- **Problem description**
All pictures are to be dropped, and the remaining data set down exactly.

- **Source data**
=== Section Start ===

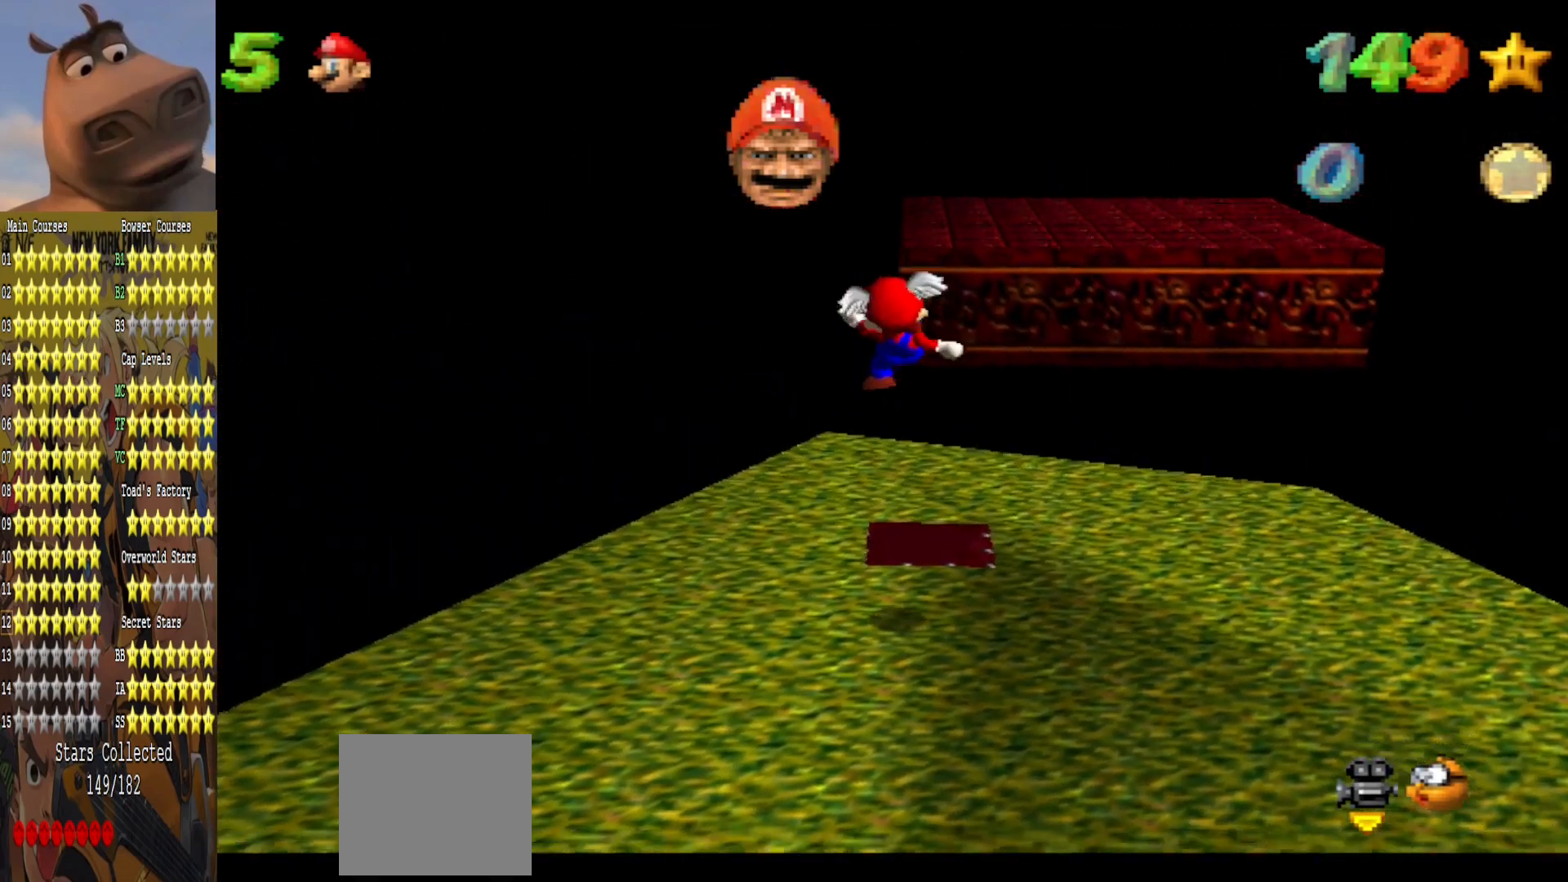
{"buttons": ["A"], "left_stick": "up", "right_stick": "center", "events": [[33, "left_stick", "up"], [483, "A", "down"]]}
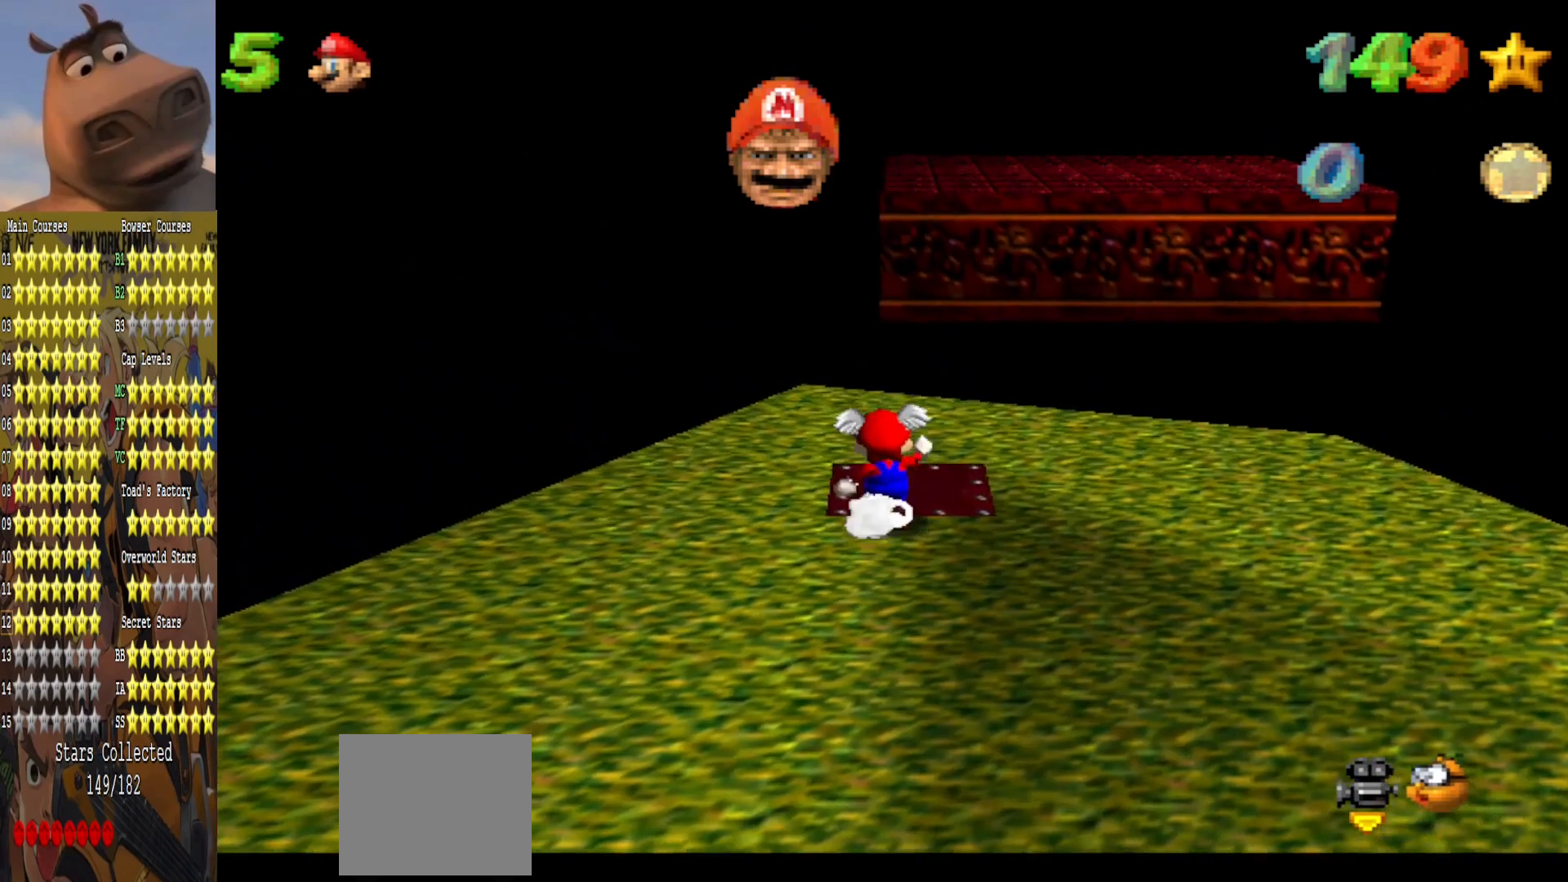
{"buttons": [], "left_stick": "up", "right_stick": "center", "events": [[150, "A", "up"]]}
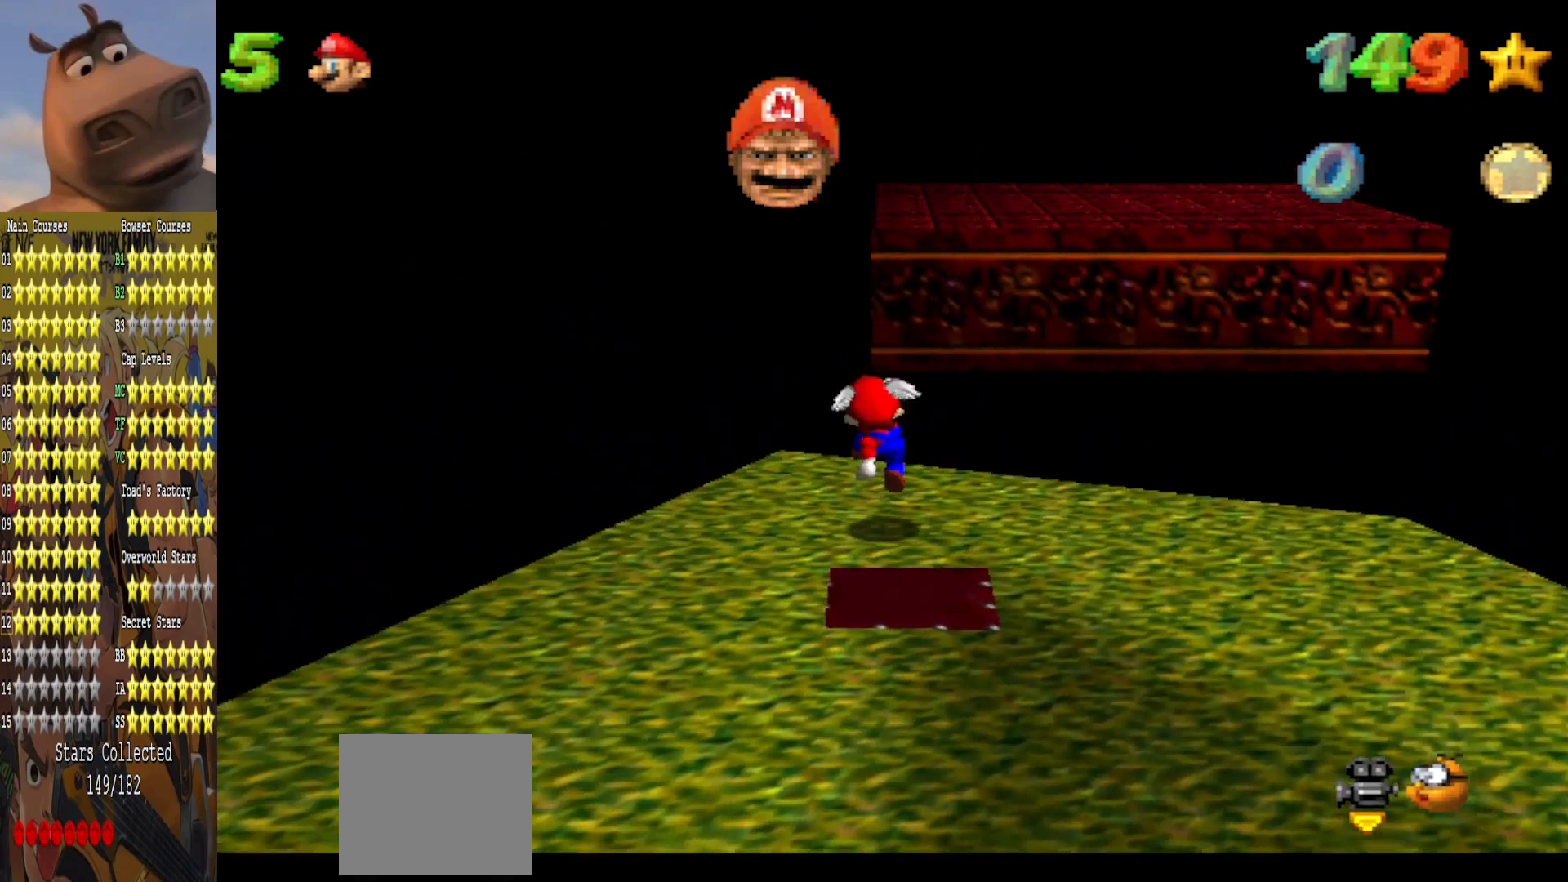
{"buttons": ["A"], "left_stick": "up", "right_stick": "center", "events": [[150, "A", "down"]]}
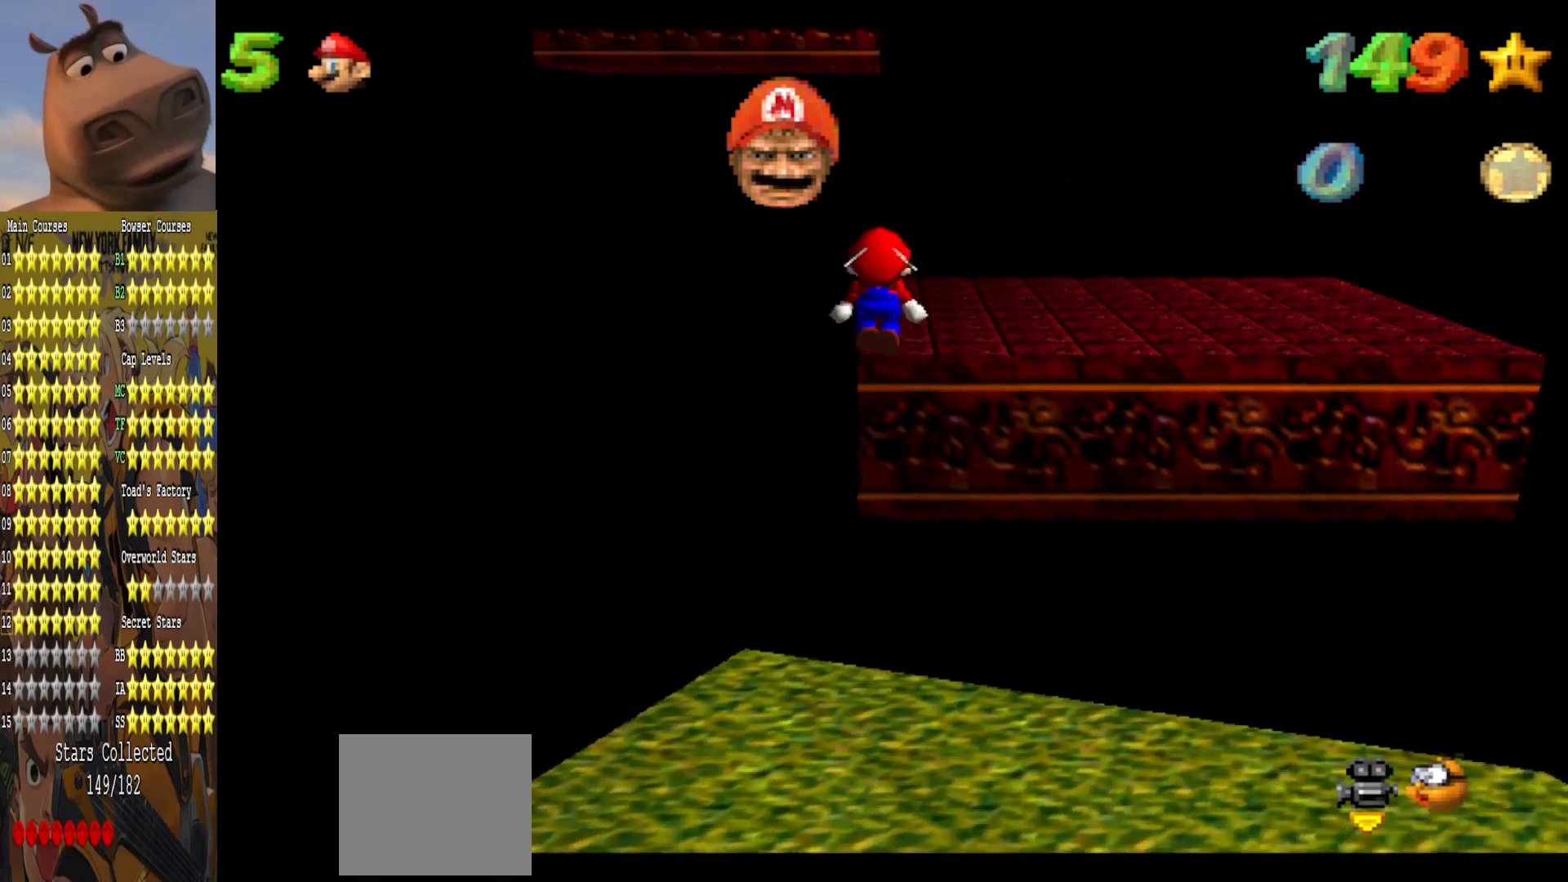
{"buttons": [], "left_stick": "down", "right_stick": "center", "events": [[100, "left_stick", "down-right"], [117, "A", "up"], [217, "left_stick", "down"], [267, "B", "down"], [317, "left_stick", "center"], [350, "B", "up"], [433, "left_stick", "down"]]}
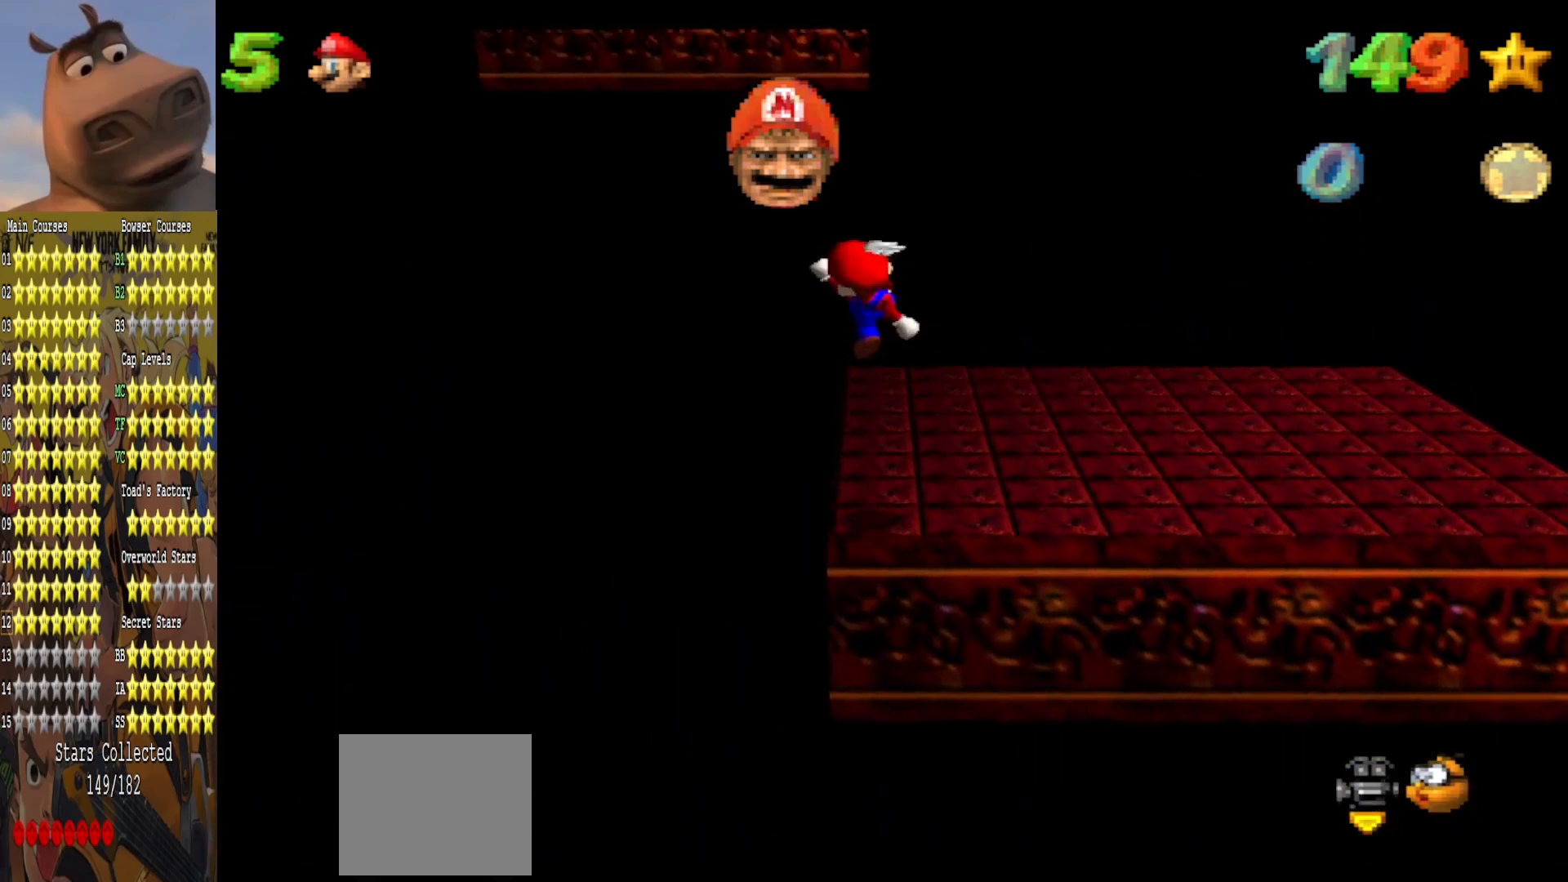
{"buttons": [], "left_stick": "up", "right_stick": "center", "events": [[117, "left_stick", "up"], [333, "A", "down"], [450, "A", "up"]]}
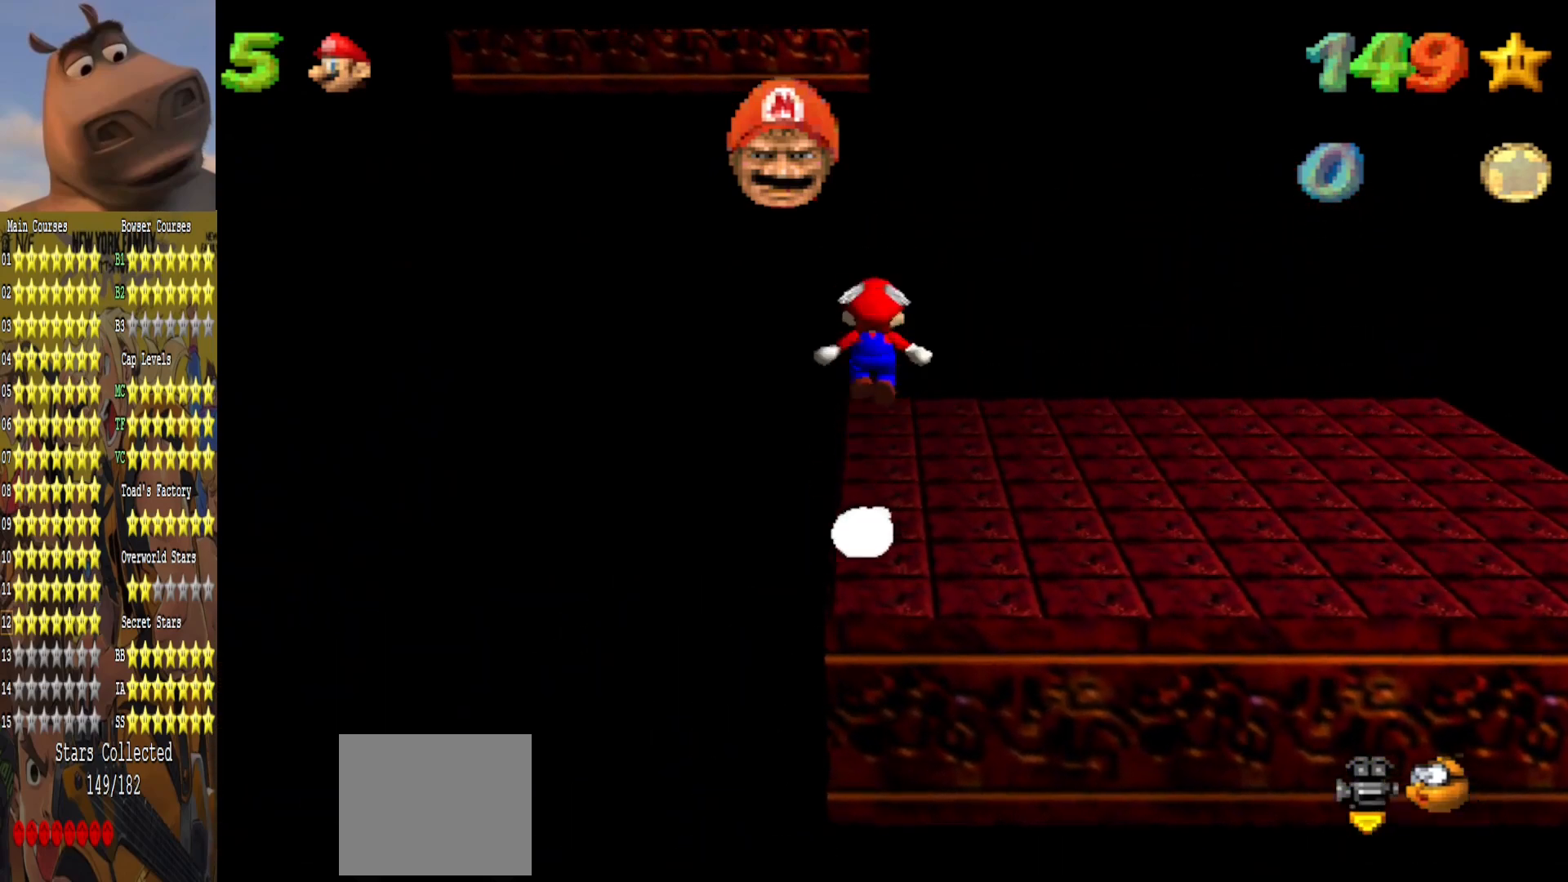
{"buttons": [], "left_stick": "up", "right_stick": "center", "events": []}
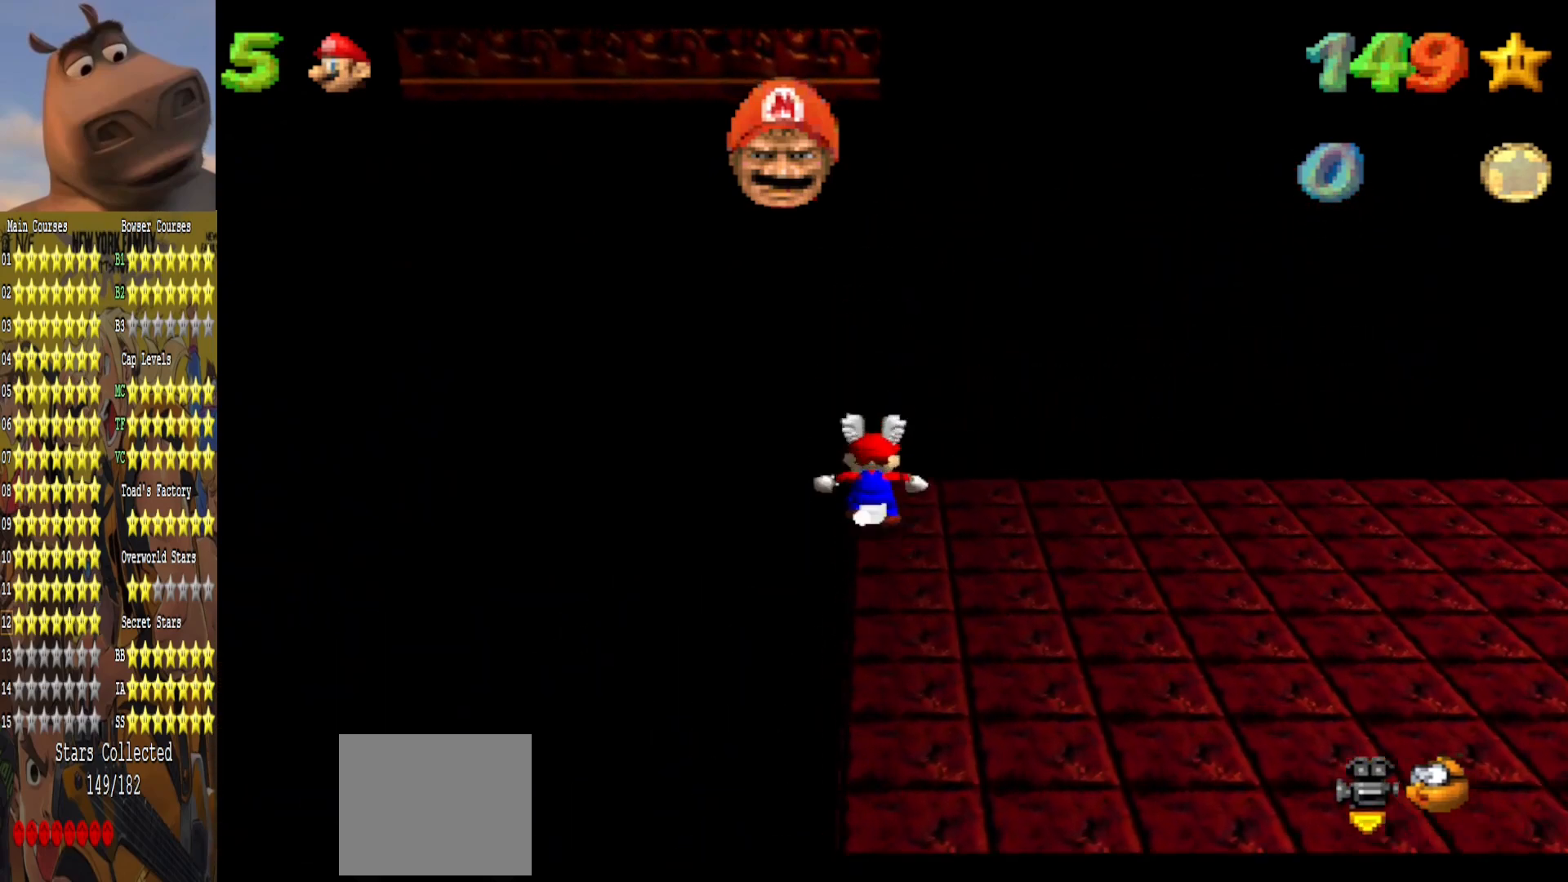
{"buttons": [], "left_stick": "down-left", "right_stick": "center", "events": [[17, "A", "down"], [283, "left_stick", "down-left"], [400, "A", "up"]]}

=== Section End ===

- **Output of the task**
{"buttons": ["A"], "left_stick": "up", "right_stick": "center", "events": [[33, "left_stick", "up"], [483, "A", "down"]]}
{"buttons": [], "left_stick": "up", "right_stick": "center", "events": [[150, "A", "up"]]}
{"buttons": ["A"], "left_stick": "up", "right_stick": "center", "events": [[150, "A", "down"]]}
{"buttons": [], "left_stick": "down", "right_stick": "center", "events": [[100, "left_stick", "down-right"], [117, "A", "up"], [217, "left_stick", "down"], [267, "B", "down"], [317, "left_stick", "center"], [350, "B", "up"], [433, "left_stick", "down"]]}
{"buttons": [], "left_stick": "up", "right_stick": "center", "events": [[117, "left_stick", "up"], [333, "A", "down"], [450, "A", "up"]]}
{"buttons": [], "left_stick": "up", "right_stick": "center", "events": []}
{"buttons": [], "left_stick": "down-left", "right_stick": "center", "events": [[17, "A", "down"], [283, "left_stick", "down-left"], [400, "A", "up"]]}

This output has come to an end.